Monday, May 19, 2014
The Obama administration's Office of Management and Budget released a memo earlier today that listed a variety of reasons why senior advisors would recommend a veto of the 2015 National Defense Authorization Act that passed the House Armed Services Committee last week.
Among the reasons cited: Southern Arizona Congressman Ron Barber's amendment preventing the Air Force from moving forward with plans to retire the A-10 Warthog. The fate of the Air Force combat jet has become a key debate in the race between Barber (D-CD2) and his likely Republican opponent, former A-10 pilot and squadron commander Martha McSally.
There are plenty of other policy issues that the Statement of Administrative Policy cites, including provisions limiting the ability of the administration to transfer prisoners from Guantanamo Bay, retention of all ICBM silos now in operation, and a provision that blocks the administration from proceeding with any plans to close any military bases. But Barber's amendment got special attention in the report.

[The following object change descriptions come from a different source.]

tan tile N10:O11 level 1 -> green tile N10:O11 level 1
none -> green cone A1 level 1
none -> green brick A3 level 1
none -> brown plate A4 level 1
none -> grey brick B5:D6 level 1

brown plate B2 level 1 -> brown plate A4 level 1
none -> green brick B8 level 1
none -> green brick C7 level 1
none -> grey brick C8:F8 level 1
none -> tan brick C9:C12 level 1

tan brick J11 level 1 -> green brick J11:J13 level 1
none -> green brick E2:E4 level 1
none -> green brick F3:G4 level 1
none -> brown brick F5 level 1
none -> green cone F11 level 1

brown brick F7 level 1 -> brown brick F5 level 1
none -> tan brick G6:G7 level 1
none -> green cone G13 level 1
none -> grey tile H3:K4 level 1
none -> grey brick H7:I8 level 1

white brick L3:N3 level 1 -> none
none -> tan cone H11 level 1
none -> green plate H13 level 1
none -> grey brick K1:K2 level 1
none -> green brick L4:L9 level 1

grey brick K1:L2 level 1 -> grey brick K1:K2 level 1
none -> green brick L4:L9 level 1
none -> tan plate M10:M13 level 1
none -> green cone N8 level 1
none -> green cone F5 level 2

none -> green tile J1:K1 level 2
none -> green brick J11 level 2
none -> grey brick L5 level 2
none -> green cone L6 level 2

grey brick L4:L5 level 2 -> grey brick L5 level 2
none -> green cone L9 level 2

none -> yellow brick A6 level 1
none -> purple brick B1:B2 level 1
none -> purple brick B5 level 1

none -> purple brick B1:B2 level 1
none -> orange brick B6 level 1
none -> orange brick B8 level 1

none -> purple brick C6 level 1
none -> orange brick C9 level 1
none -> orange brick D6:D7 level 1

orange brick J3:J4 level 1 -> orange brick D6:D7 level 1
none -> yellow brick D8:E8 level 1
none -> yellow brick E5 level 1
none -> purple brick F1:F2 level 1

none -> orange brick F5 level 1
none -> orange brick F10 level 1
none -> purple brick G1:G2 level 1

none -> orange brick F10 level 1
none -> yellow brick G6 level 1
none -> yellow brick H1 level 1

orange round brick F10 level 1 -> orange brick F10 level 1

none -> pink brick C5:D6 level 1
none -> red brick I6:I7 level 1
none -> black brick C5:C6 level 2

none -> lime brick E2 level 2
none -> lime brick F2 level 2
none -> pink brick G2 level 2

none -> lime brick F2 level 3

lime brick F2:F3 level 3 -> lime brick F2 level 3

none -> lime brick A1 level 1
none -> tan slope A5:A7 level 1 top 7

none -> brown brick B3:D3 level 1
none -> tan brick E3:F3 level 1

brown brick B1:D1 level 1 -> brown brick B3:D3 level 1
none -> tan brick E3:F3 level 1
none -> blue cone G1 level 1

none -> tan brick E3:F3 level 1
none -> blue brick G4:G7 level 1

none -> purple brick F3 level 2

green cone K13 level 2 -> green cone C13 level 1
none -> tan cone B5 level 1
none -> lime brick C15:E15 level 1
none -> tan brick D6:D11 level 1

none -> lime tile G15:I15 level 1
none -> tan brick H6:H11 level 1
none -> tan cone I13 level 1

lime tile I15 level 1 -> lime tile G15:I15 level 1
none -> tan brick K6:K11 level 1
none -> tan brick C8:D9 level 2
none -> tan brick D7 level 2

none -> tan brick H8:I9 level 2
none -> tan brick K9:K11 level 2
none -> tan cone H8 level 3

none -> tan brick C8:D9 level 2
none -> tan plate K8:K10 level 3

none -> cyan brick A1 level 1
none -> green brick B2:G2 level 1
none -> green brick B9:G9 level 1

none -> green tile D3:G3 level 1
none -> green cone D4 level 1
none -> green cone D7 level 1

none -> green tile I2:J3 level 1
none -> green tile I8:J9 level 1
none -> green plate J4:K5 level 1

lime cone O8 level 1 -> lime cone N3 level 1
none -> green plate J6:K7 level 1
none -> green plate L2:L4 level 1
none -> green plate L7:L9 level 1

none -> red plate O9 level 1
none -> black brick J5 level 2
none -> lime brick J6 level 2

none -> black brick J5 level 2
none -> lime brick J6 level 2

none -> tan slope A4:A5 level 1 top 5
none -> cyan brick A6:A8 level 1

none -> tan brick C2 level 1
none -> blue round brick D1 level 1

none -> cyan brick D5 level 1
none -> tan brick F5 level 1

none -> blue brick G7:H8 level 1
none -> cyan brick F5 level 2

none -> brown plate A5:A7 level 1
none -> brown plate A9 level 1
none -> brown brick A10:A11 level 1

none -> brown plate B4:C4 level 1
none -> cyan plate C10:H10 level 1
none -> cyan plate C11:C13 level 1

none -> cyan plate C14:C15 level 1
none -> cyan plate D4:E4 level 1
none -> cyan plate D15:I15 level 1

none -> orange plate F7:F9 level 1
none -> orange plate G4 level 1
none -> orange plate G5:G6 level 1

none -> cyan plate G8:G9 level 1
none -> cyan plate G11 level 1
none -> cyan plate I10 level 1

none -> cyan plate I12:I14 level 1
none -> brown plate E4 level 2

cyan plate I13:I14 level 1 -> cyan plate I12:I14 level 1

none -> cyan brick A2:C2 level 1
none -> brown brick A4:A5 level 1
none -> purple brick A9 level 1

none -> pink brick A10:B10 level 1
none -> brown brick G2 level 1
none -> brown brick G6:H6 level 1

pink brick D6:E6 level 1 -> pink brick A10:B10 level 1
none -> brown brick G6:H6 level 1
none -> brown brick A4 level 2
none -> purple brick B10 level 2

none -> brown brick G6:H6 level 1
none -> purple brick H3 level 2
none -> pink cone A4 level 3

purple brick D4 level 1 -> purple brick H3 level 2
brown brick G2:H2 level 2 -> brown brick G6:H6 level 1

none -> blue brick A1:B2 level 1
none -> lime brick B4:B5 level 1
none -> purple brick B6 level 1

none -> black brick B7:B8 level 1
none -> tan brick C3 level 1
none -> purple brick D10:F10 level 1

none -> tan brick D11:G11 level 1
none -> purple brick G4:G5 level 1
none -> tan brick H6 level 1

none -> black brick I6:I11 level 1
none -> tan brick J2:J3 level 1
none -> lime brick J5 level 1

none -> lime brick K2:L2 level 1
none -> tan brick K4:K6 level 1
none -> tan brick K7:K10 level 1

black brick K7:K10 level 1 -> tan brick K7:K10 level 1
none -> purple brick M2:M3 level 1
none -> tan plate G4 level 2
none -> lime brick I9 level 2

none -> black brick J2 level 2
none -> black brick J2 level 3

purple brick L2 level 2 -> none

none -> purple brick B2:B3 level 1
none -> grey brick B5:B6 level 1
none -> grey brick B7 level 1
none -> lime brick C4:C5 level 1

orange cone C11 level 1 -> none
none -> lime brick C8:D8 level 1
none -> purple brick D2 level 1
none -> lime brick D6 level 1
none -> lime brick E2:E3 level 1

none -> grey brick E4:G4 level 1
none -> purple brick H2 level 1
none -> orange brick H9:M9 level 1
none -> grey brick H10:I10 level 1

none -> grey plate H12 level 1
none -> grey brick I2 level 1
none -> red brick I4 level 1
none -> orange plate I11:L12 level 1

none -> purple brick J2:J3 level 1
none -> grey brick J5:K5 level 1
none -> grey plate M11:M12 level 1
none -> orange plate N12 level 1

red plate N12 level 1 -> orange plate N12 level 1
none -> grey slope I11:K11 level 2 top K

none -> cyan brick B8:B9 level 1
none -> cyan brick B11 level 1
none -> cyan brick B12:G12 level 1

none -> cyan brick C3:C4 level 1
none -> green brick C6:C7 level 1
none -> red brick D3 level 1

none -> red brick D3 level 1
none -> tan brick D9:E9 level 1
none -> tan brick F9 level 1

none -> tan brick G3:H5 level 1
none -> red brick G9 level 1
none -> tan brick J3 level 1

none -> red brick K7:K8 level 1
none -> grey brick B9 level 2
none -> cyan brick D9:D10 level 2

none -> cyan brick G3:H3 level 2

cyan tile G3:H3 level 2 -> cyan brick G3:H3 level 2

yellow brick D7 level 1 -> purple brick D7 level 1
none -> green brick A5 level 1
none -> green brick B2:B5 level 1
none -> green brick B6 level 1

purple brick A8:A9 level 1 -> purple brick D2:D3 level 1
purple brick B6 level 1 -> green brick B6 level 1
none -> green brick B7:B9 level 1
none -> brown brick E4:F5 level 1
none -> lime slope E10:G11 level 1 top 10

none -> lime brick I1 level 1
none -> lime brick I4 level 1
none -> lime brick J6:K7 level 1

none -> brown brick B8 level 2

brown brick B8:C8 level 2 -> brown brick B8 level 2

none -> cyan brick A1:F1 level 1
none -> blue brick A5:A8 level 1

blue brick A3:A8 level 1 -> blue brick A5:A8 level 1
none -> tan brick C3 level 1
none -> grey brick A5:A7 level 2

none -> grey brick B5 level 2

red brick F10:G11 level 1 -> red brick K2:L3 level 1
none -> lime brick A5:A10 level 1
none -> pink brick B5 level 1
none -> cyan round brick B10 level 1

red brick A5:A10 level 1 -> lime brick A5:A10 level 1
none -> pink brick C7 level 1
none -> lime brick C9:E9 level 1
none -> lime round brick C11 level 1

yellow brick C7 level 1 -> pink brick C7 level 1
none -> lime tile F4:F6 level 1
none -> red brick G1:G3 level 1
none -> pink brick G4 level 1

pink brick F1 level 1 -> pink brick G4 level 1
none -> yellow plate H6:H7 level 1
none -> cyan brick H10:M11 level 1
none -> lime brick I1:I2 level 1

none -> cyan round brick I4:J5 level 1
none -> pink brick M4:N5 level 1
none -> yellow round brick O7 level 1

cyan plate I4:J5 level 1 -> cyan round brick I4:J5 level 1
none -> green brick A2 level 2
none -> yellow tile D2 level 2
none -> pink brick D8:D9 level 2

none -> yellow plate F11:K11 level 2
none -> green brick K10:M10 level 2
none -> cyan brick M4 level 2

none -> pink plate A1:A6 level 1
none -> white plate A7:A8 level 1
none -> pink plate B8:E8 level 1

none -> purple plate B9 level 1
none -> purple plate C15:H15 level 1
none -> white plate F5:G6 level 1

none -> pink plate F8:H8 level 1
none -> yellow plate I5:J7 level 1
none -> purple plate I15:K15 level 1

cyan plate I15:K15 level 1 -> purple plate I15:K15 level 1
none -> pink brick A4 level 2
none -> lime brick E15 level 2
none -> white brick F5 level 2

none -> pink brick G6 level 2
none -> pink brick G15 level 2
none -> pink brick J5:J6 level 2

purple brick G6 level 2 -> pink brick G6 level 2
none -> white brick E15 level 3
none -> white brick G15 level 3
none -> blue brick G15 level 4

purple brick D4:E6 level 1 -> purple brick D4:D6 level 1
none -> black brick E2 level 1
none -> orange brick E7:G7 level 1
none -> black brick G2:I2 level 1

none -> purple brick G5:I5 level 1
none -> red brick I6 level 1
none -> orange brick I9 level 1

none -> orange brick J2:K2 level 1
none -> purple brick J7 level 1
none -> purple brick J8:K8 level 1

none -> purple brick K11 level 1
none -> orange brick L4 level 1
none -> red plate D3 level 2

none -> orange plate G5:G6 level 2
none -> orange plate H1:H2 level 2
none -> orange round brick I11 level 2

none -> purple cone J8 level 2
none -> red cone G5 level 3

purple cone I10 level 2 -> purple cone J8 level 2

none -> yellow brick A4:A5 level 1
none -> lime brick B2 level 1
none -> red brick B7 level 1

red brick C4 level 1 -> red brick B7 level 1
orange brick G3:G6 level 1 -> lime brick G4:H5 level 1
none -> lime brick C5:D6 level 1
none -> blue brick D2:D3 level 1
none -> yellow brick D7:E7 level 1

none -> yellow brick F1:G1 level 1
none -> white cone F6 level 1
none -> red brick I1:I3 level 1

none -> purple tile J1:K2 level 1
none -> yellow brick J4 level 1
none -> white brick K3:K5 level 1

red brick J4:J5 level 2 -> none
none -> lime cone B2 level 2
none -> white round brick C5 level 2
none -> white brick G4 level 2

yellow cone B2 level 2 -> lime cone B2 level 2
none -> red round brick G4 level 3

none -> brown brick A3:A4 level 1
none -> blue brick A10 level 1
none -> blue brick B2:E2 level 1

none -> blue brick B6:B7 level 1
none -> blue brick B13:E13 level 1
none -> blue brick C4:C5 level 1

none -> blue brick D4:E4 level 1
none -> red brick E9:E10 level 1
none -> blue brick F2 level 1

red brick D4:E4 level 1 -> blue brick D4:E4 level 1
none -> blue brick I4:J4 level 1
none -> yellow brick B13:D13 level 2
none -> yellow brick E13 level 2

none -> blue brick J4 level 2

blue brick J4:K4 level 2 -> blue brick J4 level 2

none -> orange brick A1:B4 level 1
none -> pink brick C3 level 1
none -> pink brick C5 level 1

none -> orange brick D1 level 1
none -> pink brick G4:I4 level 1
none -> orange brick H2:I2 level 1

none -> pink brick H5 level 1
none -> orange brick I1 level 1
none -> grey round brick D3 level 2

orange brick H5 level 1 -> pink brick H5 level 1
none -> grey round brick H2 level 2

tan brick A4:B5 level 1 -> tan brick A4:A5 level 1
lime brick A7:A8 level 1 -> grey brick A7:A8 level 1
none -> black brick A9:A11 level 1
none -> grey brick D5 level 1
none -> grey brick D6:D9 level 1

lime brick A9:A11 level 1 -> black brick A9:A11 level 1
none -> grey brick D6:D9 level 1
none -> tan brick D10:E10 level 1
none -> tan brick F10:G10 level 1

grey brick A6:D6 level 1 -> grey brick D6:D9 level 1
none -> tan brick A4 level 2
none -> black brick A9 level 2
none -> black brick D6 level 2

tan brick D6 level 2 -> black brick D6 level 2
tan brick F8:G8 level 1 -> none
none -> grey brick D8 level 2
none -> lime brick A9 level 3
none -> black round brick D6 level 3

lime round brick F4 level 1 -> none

You can read the entire memo here, but this is the section regarding the A-10:
Limitations on Retirement of Weapon Systems: The Administration strongly objects to provisions that would restrict the Department’s ability to retire weapon systems and aircraft platforms in accordance with current strategic and operational plans. These divestitures are critical and would free up funding for higher priority programs. Specifically, the Administration strongly objects to sections 131, 132, and 1026, which are inconsistent with DOD’s fiscal constraints and current priorities. Section 132 would restrict DOD from obligating or expending funds to retire A-10 aircraft. Divesting the A-10 will save over $4.2 billion through FY 2019. The joint force will retain several multi-mission aircraft capable of performing the close air support mission. The Administration also objects to the Committee authorizing Overseas Contingency Operations (OCO) funding for the continued operation of the A- 10 fleet. Longstanding criteria for OCO eligibility clearly exclude such uses.